Passage for review START

Be careful with the city jokes; locals might just take seriously what you poke at them in jest. This is called the California Attitude and I saw it big time when I lived in north Idaho.


----------



## AnneOC (Jul 28, 2008)

Please be sure to post when you're ready to sell your five acres in CA. I'm originally from the Midwest and love it, but I also love CA. I make way more money than I could anywhere else (much more than the difference in taxes) and there is no comparison with the weather, not to mention the beaches and deserts and mountains...


----------



## Common Tator (Feb 19, 2008)

Criticism of California's recent tax increases is certainly valid. But Prop 13 keeps property taxes in check.


----------



## oldtimer 417 (Mar 12, 2009)

I grew up in California,back in the 50's and 60's,infact my family settled their in the 1800's,and I remember us native Californians having the same negative attitude against the multitudes of people that where moving their.I realy believe that this overpopulation of people moving to California,back then is what ruined the state.It came to a point,that I could no longer afford to live in my native state and moved to Oregon,where I got many of the neggative attitudes you all described.My reply then, was that I have met more native Oregonians living in California,then natve Californians living in Oregon.Now trying to get ahead of the hored we moved to th Mo. Ozarks.I must say that the people are nicer then any place I have lived.It reminds me of the California I grew up in.One thing you must be on guard for ,is that wether it's Oregon,Mo.or anywhere else they will think you are ritch , because you are from California,and expect you to pay top dollar for everything.Nip that in the bud right from the beggining! Also if you find an area,and every state has them,that have a lot of people from different parts of the country moving their,(central Oregon is one good example)you will feel more at home.The problem is not California,but rather the greed hores and manipulators looking for the fast money lifestyle that it and it's great weather attracted.

Passage for review END

• [Prompt 1] In the forum thread about moving away from California, what does Common Tator say keeps property taxes in check?
• [Prompt 2] Continue the forum thread about moving away from California, picking up right after its final sentence.

Given entries START

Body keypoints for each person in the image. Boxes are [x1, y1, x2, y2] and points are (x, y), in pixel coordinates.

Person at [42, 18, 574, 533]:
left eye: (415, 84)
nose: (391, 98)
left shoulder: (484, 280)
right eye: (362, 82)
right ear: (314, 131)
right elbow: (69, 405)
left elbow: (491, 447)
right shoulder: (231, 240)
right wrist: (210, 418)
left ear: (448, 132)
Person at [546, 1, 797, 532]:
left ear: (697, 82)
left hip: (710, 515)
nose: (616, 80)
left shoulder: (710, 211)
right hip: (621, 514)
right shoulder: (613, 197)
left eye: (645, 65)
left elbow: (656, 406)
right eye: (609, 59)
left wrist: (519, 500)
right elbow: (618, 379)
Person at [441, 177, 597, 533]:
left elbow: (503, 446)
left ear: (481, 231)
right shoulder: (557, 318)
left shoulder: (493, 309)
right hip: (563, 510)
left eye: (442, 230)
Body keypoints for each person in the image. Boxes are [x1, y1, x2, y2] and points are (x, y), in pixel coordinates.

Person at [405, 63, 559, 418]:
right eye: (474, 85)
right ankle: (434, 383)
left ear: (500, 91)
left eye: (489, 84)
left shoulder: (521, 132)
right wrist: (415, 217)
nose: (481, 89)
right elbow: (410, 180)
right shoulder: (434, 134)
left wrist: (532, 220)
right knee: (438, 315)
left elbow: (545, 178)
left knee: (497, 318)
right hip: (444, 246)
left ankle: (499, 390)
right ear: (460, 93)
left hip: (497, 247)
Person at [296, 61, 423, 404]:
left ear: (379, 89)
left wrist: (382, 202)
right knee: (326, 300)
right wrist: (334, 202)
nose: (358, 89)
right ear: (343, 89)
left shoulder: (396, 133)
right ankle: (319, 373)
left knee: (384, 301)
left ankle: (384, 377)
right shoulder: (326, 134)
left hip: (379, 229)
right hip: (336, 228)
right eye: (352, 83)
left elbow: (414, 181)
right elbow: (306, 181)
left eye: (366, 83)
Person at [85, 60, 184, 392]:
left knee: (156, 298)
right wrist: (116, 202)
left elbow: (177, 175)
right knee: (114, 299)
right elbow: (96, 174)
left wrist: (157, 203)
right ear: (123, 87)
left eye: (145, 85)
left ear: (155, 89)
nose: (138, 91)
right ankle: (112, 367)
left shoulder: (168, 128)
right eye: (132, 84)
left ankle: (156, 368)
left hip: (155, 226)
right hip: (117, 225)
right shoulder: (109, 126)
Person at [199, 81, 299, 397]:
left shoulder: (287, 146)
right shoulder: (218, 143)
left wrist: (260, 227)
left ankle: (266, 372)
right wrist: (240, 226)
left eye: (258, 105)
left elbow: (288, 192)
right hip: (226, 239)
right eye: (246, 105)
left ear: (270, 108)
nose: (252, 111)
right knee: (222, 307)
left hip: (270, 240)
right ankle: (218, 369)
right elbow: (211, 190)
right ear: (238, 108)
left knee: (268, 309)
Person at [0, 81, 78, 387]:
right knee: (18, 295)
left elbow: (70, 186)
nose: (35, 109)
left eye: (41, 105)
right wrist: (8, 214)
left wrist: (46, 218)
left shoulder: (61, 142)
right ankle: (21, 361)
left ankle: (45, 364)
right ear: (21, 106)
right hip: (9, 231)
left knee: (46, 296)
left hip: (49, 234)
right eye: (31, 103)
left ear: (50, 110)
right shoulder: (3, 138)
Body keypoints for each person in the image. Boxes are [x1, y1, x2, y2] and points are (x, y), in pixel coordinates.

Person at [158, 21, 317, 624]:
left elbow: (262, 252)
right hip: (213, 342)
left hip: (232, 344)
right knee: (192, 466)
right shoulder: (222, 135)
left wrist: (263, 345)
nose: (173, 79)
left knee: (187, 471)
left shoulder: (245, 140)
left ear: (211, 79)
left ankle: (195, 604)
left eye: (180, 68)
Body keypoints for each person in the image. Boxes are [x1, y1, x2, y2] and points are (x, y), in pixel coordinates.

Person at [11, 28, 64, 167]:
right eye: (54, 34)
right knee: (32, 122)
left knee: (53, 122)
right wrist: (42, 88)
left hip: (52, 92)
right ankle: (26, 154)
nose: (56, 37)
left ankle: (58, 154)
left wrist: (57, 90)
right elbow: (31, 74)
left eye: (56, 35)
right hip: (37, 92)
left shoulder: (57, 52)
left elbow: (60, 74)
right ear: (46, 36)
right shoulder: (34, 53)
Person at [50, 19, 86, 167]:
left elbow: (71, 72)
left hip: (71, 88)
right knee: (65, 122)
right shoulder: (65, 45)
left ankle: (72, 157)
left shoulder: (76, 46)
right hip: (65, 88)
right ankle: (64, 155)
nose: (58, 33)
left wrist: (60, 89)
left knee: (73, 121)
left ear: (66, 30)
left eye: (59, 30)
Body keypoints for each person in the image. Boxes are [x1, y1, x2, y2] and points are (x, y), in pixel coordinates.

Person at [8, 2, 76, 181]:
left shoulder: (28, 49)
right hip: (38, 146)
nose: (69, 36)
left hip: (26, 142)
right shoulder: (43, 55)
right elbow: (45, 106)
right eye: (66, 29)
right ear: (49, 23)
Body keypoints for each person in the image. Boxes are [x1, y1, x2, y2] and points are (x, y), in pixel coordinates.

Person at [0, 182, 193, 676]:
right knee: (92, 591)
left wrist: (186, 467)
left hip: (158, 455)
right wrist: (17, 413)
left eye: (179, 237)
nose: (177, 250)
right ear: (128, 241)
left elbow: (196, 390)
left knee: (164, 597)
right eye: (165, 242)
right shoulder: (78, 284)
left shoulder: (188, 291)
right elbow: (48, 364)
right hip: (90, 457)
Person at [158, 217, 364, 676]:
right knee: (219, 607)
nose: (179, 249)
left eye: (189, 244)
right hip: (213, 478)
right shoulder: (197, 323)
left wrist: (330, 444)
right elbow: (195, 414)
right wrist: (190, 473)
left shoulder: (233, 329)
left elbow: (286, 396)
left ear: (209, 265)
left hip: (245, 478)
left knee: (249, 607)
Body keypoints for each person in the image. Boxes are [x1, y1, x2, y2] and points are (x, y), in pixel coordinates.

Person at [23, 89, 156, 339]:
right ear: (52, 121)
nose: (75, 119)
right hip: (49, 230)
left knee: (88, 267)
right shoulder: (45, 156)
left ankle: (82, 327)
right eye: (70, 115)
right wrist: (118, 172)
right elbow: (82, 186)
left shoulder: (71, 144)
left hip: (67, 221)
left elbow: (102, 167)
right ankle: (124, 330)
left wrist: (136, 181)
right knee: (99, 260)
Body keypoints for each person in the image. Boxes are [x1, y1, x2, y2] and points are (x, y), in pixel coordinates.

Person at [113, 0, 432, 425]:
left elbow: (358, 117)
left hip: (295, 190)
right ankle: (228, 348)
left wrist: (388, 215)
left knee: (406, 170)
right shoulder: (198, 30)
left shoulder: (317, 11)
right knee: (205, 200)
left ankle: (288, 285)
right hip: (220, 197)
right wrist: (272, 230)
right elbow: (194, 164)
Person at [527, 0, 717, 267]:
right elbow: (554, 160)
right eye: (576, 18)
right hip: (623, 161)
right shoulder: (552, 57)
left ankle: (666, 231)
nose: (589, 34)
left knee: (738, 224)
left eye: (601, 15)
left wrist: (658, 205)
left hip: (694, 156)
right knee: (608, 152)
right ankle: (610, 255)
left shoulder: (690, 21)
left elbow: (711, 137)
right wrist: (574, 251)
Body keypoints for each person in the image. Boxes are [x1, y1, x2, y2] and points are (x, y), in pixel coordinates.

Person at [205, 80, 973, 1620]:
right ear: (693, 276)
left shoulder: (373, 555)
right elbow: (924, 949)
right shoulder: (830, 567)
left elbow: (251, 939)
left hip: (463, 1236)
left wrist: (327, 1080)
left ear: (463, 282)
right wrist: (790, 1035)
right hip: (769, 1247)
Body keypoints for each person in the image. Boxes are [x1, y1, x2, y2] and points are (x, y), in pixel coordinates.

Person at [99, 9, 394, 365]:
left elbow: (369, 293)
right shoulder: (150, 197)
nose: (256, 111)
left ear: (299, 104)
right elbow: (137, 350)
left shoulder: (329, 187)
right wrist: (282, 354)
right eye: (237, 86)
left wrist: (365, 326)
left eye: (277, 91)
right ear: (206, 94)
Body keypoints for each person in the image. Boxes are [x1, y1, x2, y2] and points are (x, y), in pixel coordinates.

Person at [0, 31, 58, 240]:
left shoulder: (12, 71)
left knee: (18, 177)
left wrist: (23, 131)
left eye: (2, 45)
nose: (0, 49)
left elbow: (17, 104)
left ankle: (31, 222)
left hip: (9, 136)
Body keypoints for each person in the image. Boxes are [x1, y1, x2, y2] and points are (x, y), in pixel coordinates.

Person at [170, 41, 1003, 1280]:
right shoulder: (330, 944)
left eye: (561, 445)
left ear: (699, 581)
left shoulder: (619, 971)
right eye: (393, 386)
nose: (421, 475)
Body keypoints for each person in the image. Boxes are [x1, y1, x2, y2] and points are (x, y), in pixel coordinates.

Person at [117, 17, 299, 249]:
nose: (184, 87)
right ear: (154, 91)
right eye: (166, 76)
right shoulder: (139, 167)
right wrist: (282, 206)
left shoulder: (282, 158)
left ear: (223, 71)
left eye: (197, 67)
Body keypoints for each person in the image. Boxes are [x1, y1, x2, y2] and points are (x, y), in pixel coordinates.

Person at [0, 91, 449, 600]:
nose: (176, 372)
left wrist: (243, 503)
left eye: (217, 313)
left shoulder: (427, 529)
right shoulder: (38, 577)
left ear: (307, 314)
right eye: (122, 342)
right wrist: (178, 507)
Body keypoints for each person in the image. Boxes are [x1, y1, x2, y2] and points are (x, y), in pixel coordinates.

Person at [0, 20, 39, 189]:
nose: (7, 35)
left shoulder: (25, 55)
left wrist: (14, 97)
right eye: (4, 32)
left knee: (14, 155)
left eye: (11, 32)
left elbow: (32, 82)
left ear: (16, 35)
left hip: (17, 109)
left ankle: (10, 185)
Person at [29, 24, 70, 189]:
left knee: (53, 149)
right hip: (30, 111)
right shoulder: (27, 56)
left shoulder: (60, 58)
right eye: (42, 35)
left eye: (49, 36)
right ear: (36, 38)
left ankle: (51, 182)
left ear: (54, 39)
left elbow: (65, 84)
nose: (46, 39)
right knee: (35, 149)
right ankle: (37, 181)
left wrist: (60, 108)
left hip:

Given entries END

• [Reply 1] Prop 13 keeps property taxes in check.

• [Reply 2]
----------



## fantasymaker (Aug 28, 2005)

texican said:


> I saw this continually in AK. Folks would move to the wilderness, and the first thing they wanted to do was to dewild it, thus changing the initial reason they moved there.... converting it to the cesspool they left behind.


All that time in Alaska and you never really got to understand Alaskans did ya?
I suppose its a government employee thing.
Many people moved to Alaska to Tame or develop the wilderness.The were achiving EXACTLY what they wanted to.
Not everybody thinks that 99% of the land should be wilderness


----------



## TundraGypsy (Feb 25, 2005)

We changed our truck license plates from CA to Idaho and we no longer get 'the look.'  We drive older cars; nothing that would attract attention. We wear plain old clothes, I don't have any fancy hairdo; DH likes to wear his old jeans and flannel shirts; so we fit in with everyone else. He's an old farm boy, no airs about him. 

We used to take our garbage to the 'free' dump and the guy at the booth would say that 'we sure came a long way to dump some garbage' (he'd see our CA plates). At least he was nice about it. I'm glad we changed them anyway............


----------



## Dave (May 10, 2002)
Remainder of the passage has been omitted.